A new variable on household wealth index was constructed for each deceased using the principal component analysis (PCA) method. The application of PCA in the PNGIMR’s CHESS has been previously published. Household SES and demographic variables were included in PCA models. Significant variable remained in the PCA model including housing characteristics, water and sanitation, and household assets. Non significant variables were excluded from the models including education, employment, and occupation of the deceased. Household wealth indices were then divided into quintiles and categorised as poorest, poor, middle, richer and richest.
Multinomial Logistic Regression (MLR) was used to identify socioeconomic demographic factors associated with mortalities from TB and from HIV/AIDS and to predict the risk of morality from TB and HIV/AIDS across sub-populations. Two binary variables were created: (i) TB attributed death (Yes/No); and (ii) HIV/AIDS attributed death (Yes/No). These variables were included in MLR models as dependent variables, and sociodemographic factors were independent variables.
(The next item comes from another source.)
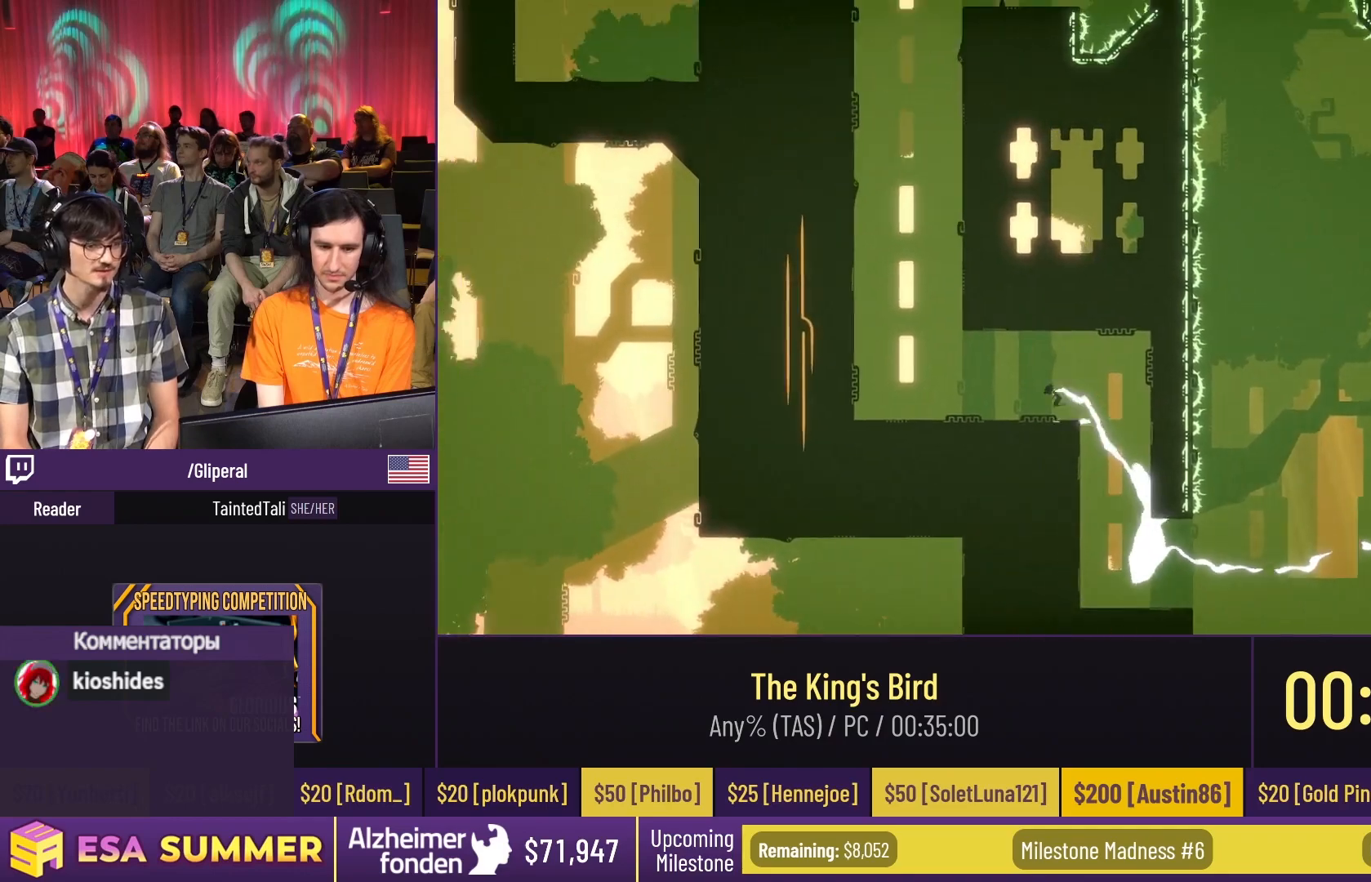
{"keys": [], "events": [[67, "jump", "up"], [283, "dash", "down"], [283, "jump", "down"], [283, "left", "down"], [283, "right", "up"], [367, "dash", "up"], [367, "jump", "up"], [367, "left", "up"]]}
Significant sociodemographic variables that remained in the MLR models included age at death, sex of the deceased, household wealth quintile, and urban-rural sector. The ‘province’ variable was excluded in the model because of confounding with the urban-rural sector variable. Main effect was selected to produce estimates of odds ratios (OR) for the risks of dying from TB and HIV/AIDS. Statistical likelihood tests were used to provide 95% confidence intervals (CIs) of the estimated ORs. A p-value of less than 0.05 was considered as significant. All analyses were performed using the Statistical Package for Social Sciences (SPSS-version 20).